Set problem =
Reproduce the text lines of every item below verbatim, omitting the pictures from your output.

A run of records =
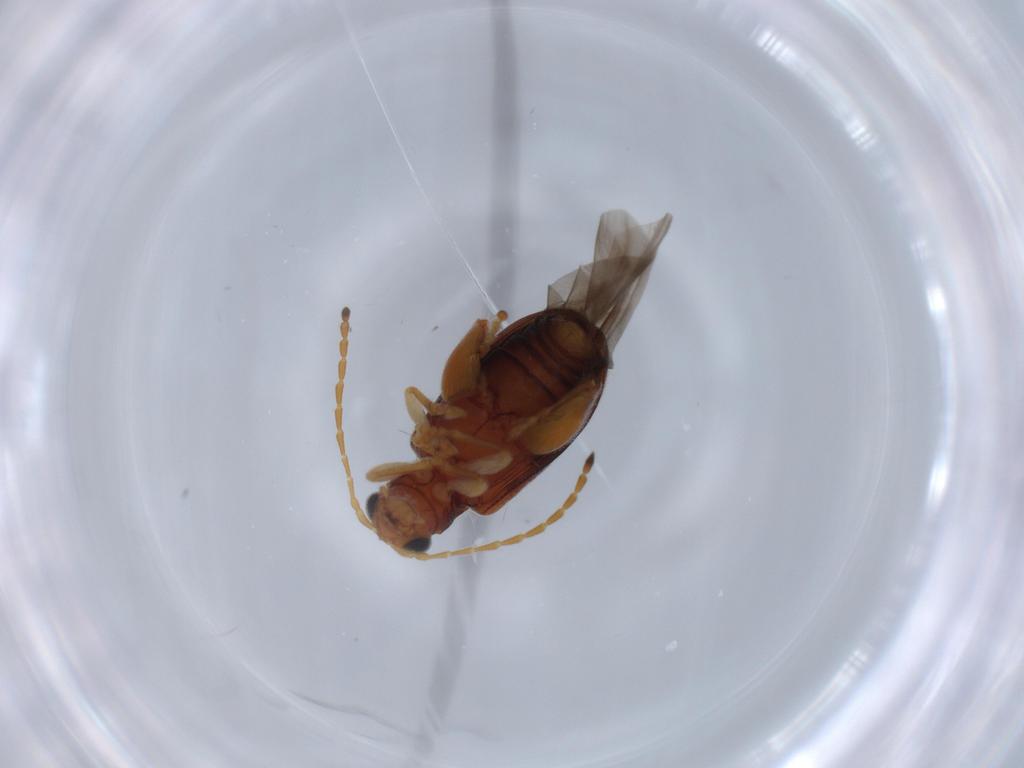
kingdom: Animalia
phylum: Arthropoda
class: Insecta
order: Coleoptera
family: Chrysomelidae
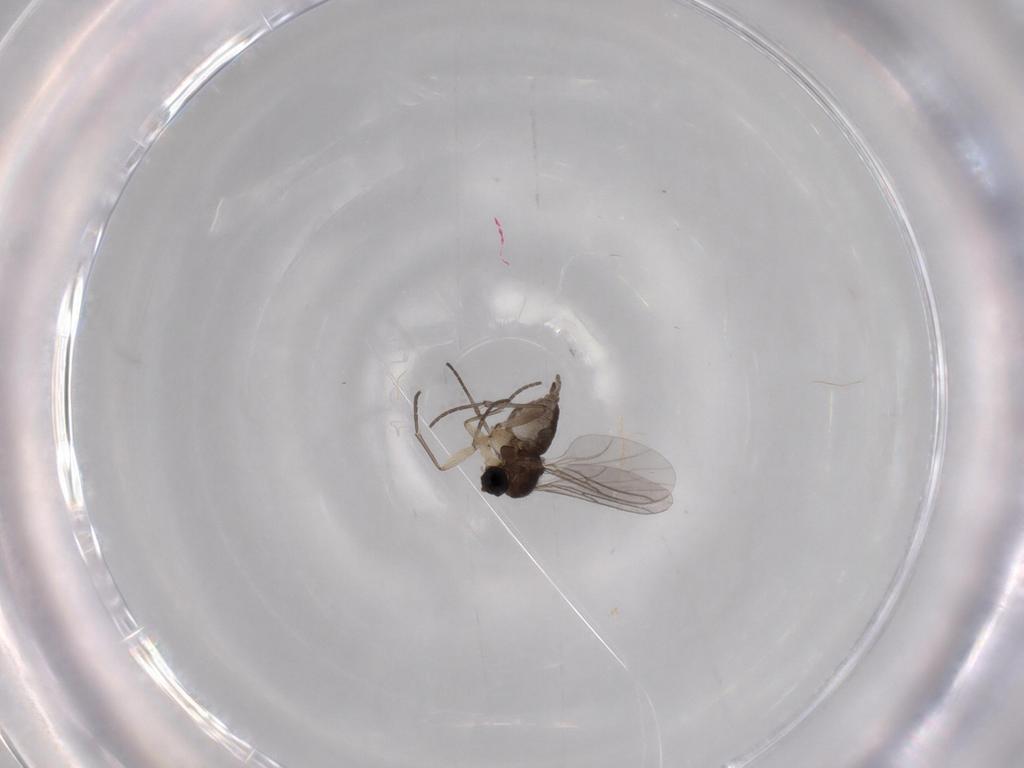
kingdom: Animalia
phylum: Arthropoda
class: Insecta
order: Diptera
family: Sciaridae
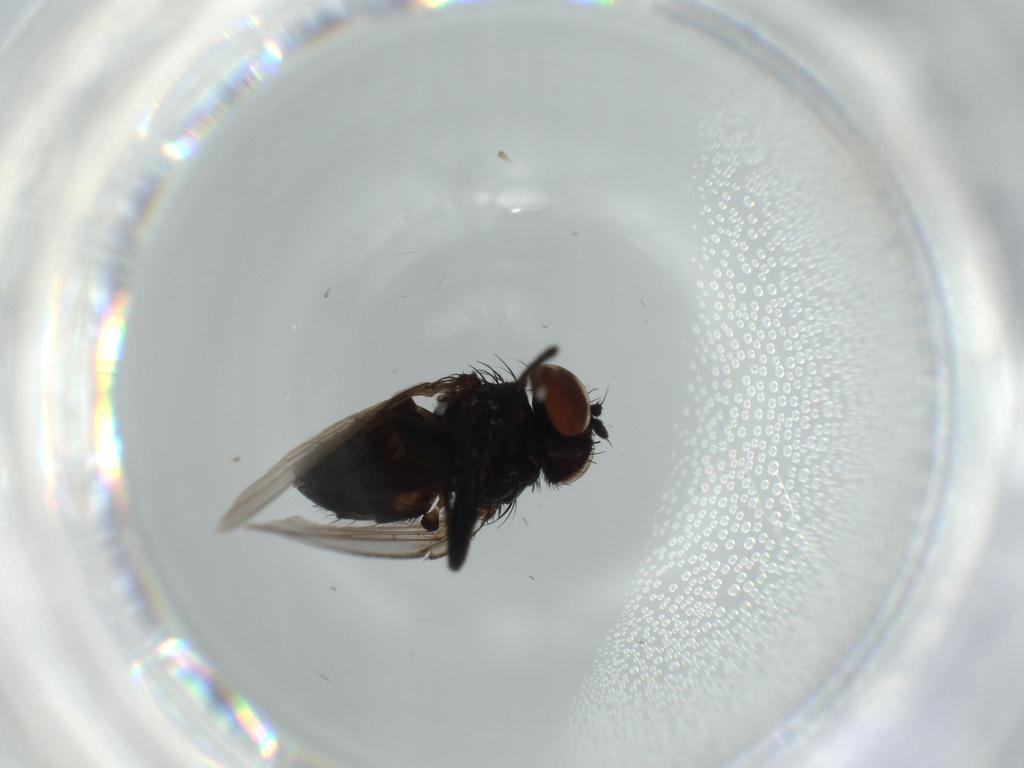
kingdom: Animalia
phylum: Arthropoda
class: Insecta
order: Diptera
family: Milichiidae
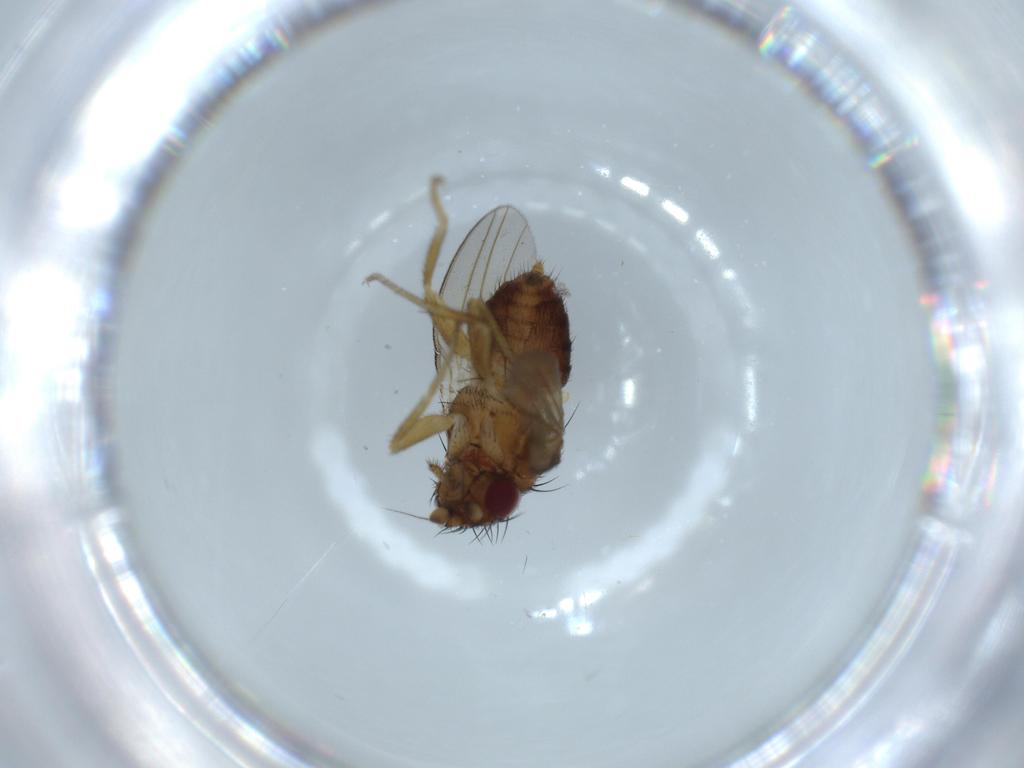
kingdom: Animalia
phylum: Arthropoda
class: Insecta
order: Diptera
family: Milichiidae
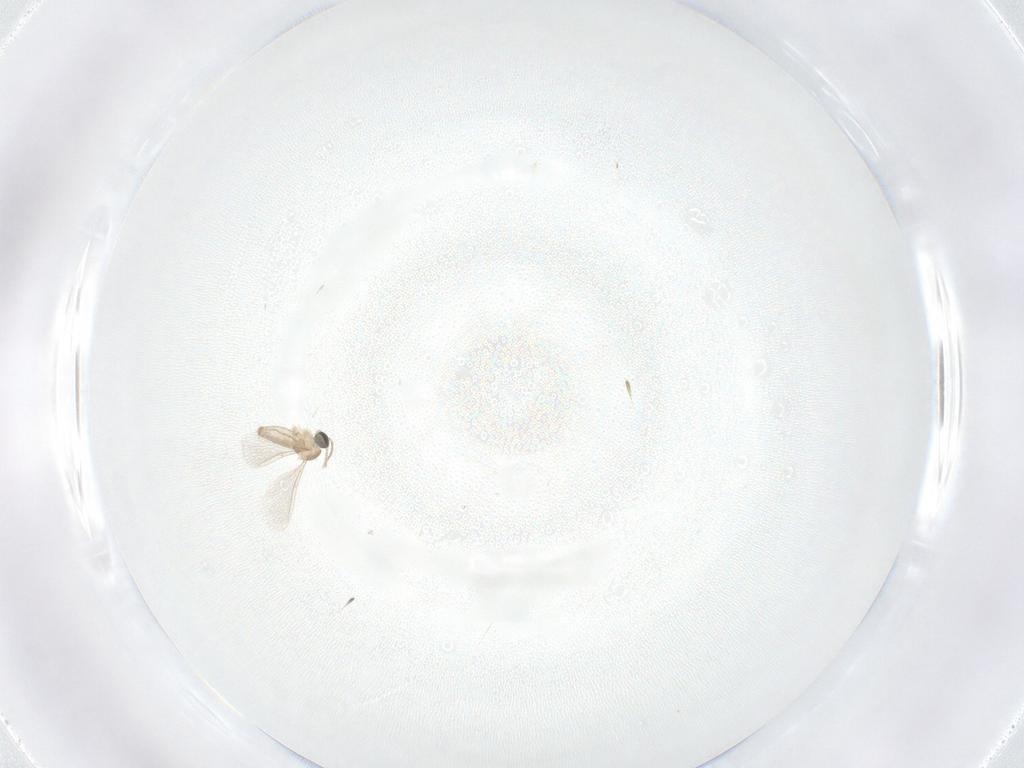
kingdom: Animalia
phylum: Arthropoda
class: Insecta
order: Diptera
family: Cecidomyiidae
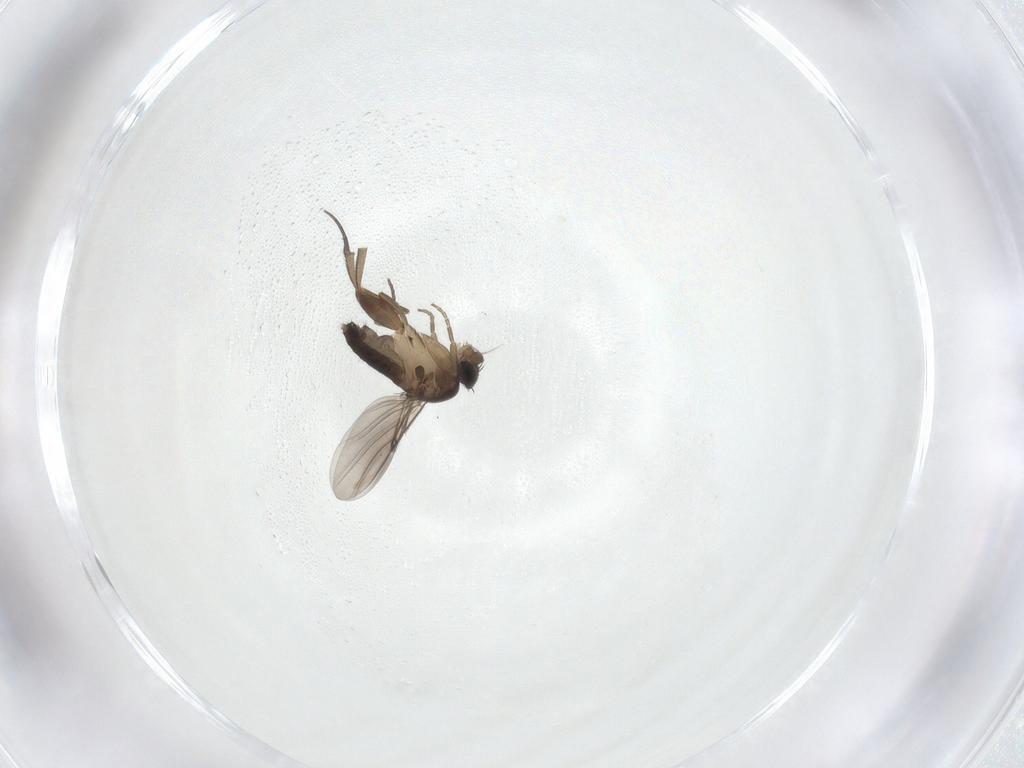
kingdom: Animalia
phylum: Arthropoda
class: Insecta
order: Diptera
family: Phoridae
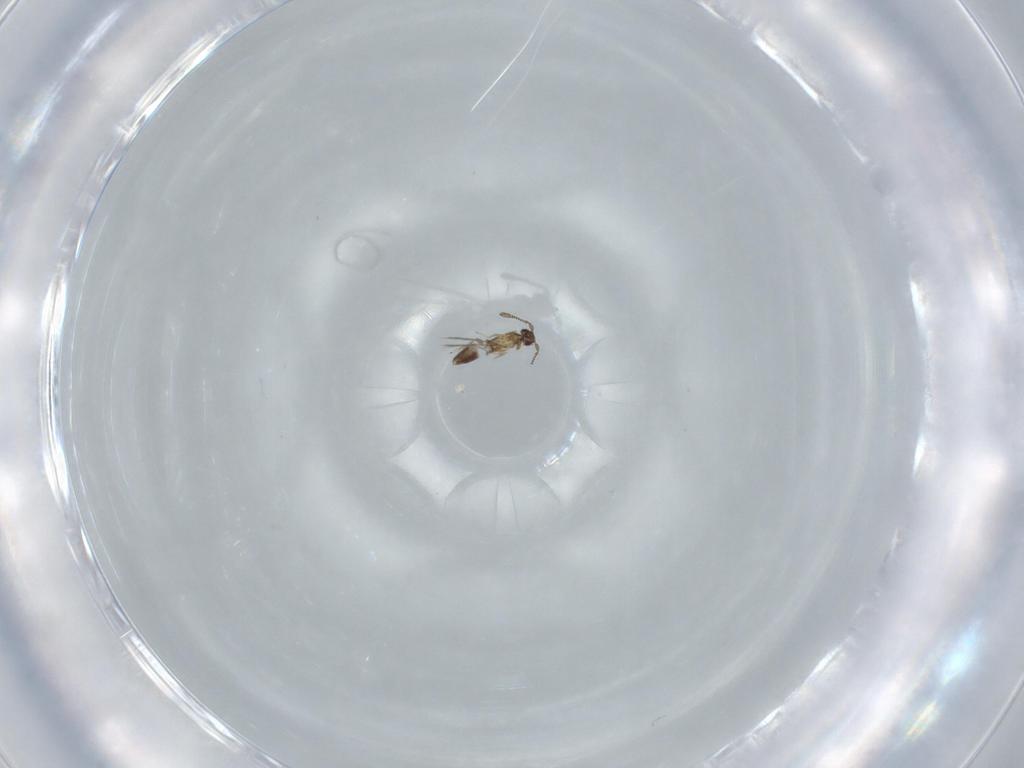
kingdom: Animalia
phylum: Arthropoda
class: Insecta
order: Hymenoptera
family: Mymaridae
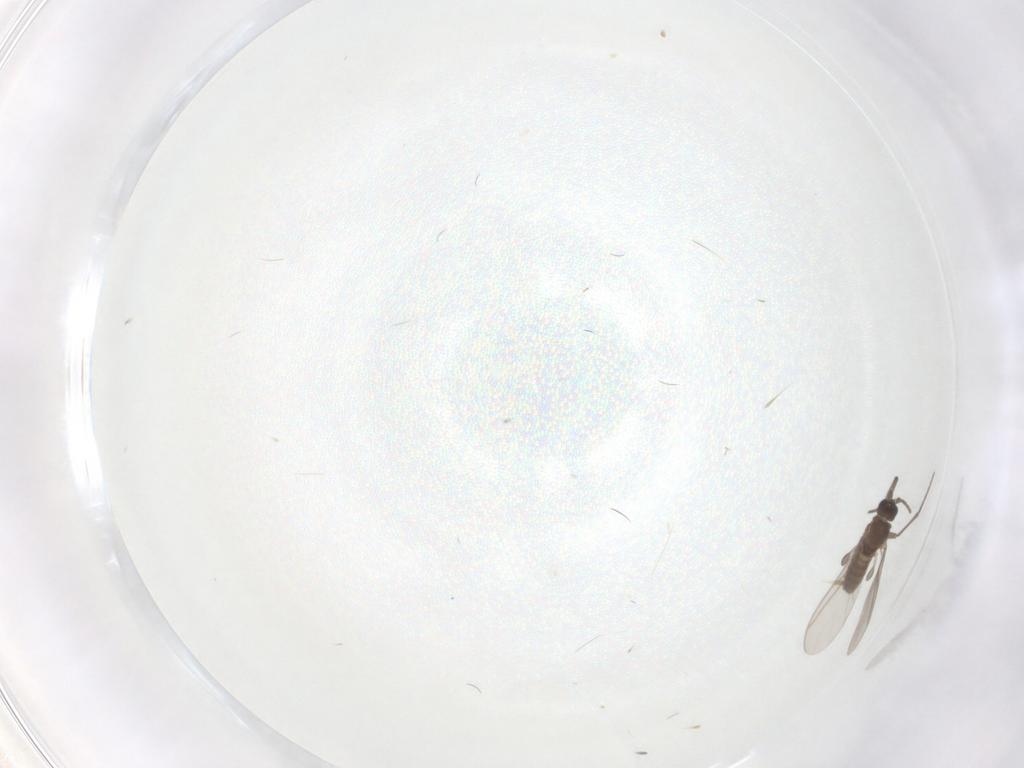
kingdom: Animalia
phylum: Arthropoda
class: Insecta
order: Diptera
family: Sciaridae
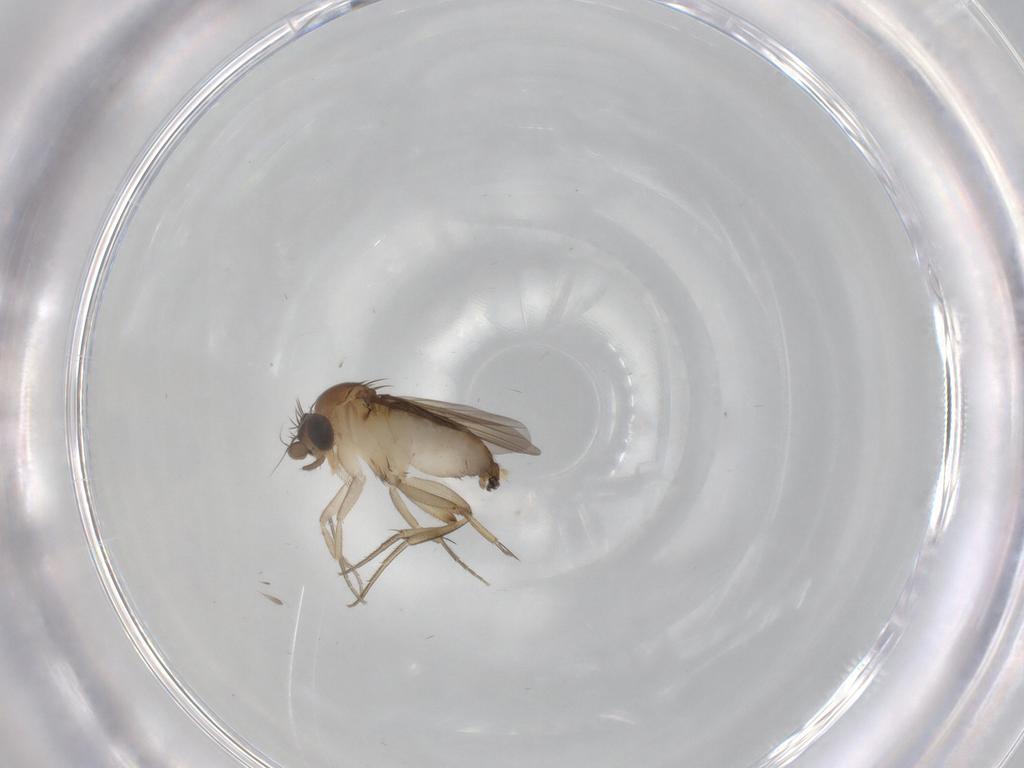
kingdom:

Task answer =
kingdom: Animalia
phylum: Arthropoda
class: Insecta
order: Coleoptera
family: Chrysomelidae
kingdom: Animalia
phylum: Arthropoda
class: Insecta
order: Diptera
family: Sciaridae
kingdom: Animalia
phylum: Arthropoda
class: Insecta
order: Diptera
family: Milichiidae
kingdom: Animalia
phylum: Arthropoda
class: Insecta
order: Diptera
family: Milichiidae
kingdom: Animalia
phylum: Arthropoda
class: Insecta
order: Diptera
family: Cecidomyiidae
kingdom: Animalia
phylum: Arthropoda
class: Insecta
order: Diptera
family: Phoridae
kingdom: Animalia
phylum: Arthropoda
class: Insecta
order: Hymenoptera
family: Mymaridae
kingdom: Animalia
phylum: Arthropoda
class: Insecta
order: Diptera
family: Sciaridae
kingdom:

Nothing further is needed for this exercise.